▸ ACTIVITY
Starting with the first line, output the data exactly, through to the last line.
STORED DATA: Begin
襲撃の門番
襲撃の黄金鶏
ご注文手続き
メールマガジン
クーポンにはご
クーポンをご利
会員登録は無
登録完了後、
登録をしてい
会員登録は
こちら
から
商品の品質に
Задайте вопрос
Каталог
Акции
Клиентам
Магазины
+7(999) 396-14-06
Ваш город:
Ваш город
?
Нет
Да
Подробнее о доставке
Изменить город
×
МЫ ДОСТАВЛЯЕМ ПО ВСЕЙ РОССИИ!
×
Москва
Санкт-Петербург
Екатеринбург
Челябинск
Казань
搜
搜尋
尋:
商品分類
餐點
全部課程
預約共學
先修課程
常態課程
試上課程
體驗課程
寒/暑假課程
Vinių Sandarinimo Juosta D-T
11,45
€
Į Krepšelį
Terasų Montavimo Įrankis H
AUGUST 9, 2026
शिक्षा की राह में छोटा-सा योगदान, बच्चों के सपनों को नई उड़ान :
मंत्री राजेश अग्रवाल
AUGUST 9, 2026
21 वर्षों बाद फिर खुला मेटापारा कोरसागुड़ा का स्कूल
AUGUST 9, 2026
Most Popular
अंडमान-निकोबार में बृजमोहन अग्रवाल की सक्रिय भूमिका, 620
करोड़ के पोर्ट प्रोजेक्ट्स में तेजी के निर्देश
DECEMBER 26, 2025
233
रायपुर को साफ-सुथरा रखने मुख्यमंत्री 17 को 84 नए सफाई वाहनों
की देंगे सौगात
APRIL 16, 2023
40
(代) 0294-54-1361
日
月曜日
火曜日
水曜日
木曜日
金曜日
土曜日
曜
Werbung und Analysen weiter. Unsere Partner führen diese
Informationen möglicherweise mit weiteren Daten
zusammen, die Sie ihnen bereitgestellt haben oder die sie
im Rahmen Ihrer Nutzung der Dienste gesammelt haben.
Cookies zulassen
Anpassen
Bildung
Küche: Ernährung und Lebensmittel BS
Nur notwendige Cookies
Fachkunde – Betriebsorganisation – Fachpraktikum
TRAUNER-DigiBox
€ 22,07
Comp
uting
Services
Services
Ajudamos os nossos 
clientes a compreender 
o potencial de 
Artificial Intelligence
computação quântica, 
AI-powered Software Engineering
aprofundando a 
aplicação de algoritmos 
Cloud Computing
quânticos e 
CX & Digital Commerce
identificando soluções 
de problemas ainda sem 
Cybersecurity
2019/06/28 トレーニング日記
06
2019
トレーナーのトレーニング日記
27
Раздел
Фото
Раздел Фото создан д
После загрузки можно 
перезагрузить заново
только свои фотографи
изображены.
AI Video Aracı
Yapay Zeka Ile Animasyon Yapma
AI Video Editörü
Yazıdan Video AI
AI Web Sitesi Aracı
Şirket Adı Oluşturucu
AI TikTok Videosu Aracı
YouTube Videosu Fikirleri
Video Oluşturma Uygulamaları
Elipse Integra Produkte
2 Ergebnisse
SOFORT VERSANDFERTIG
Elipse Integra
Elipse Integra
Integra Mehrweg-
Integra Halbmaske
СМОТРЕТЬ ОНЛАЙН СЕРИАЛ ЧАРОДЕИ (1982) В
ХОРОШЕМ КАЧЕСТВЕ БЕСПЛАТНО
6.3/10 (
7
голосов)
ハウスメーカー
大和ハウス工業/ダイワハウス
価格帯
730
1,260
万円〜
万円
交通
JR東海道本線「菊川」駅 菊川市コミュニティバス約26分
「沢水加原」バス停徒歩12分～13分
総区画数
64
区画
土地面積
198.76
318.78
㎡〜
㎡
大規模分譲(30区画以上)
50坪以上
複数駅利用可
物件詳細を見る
STORED DATA: End
▸ TASK OUTPUT
襲撃の門番
襲撃の黄金鶏
ご注文手続き
メールマガジン
クーポンにはご
クーポンをご利
会員登録は無
登録完了後、
登録をしてい
会員登録は
こちら
から
商品の品質に
Задайте вопрос
Каталог
Акции
Клиентам
Магазины
+7(999) 396-14-06
Ваш город:
Ваш город
?
Нет
Да
Подробнее о доставке
Изменить город
×
МЫ ДОСТАВЛЯЕМ ПО ВСЕЙ РОССИИ!
×
Москва
Санкт-Петербург
Екатеринбург
Челябинск
Казань
搜
搜尋
尋:
商品分類
餐點
全部課程
預約共學
先修課程
常態課程
試上課程
體驗課程
寒/暑假課程
Vinių Sandarinimo Juosta D-T
11,45
€
Į Krepšelį
Terasų Montavimo Įrankis H
AUGUST 9, 2026
शिक्षा की राह में छोटा-सा योगदान, बच्चों के सपनों को नई उड़ान :
मंत्री राजेश अग्रवाल
AUGUST 9, 2026
21 वर्षों बाद फिर खुला मेटापारा कोरसागुड़ा का स्कूल
AUGUST 9, 2026
Most Popular
अंडमान-निकोबार में बृजमोहन अग्रवाल की सक्रिय भूमिका, 620
करोड़ के पोर्ट प्रोजेक्ट्स में तेजी के निर्देश
DECEMBER 26, 2025
233
रायपुर को साफ-सुथरा रखने मुख्यमंत्री 17 को 84 नए सफाई वाहनों
की देंगे सौगात
APRIL 16, 2023
40
(代) 0294-54-1361
日
月曜日
火曜日
水曜日
木曜日
金曜日
土曜日
曜
Werbung und Analysen weiter. Unsere Partner führen diese
Informationen möglicherweise mit weiteren Daten
zusammen, die Sie ihnen bereitgestellt haben oder die sie
im Rahmen Ihrer Nutzung der Dienste gesammelt haben.
Cookies zulassen
Anpassen
Bildung
Küche: Ernährung und Lebensmittel BS
Nur notwendige Cookies
Fachkunde – Betriebsorganisation – Fachpraktikum
TRAUNER-DigiBox
€ 22,07
Comp
uting
Services
Services
Ajudamos os nossos 
clientes a compreender 
o potencial de 
Artificial Intelligence
computação quântica, 
AI-powered Software Engineering
aprofundando a 
aplicação de algoritmos 
Cloud Computing
quânticos e 
CX & Digital Commerce
identificando soluções 
de problemas ainda sem 
Cybersecurity
2019/06/28 トレーニング日記
06
2019
トレーナーのトレーニング日記
27
Раздел
Фото
Раздел Фото создан д
После загрузки можно 
перезагрузить заново
только свои фотографи
изображены.
AI Video Aracı
Yapay Zeka Ile Animasyon Yapma
AI Video Editörü
Yazıdan Video AI
AI Web Sitesi Aracı
Şirket Adı Oluşturucu
AI TikTok Videosu Aracı
YouTube Videosu Fikirleri
Video Oluşturma Uygulamaları
Elipse Integra Produkte
2 Ergebnisse
SOFORT VERSANDFERTIG
Elipse Integra
Elipse Integra
Integra Mehrweg-
Integra Halbmaske
СМОТРЕТЬ ОНЛАЙН СЕРИАЛ ЧАРОДЕИ (1982) В
ХОРОШЕМ КАЧЕСТВЕ БЕСПЛАТНО
6.3/10 (
7
голосов)
ハウスメーカー
大和ハウス工業/ダイワハウス
価格帯
730
1,260
万円〜
万円
交通
JR東海道本線「菊川」駅 菊川市コミュニティバス約26分
「沢水加原」バス停徒歩12分～13分
総区画数
64
区画
土地面積
198.76
318.78
㎡〜
㎡
大規模分譲(30区画以上)
50坪以上
複数駅利用可
物件詳細を見る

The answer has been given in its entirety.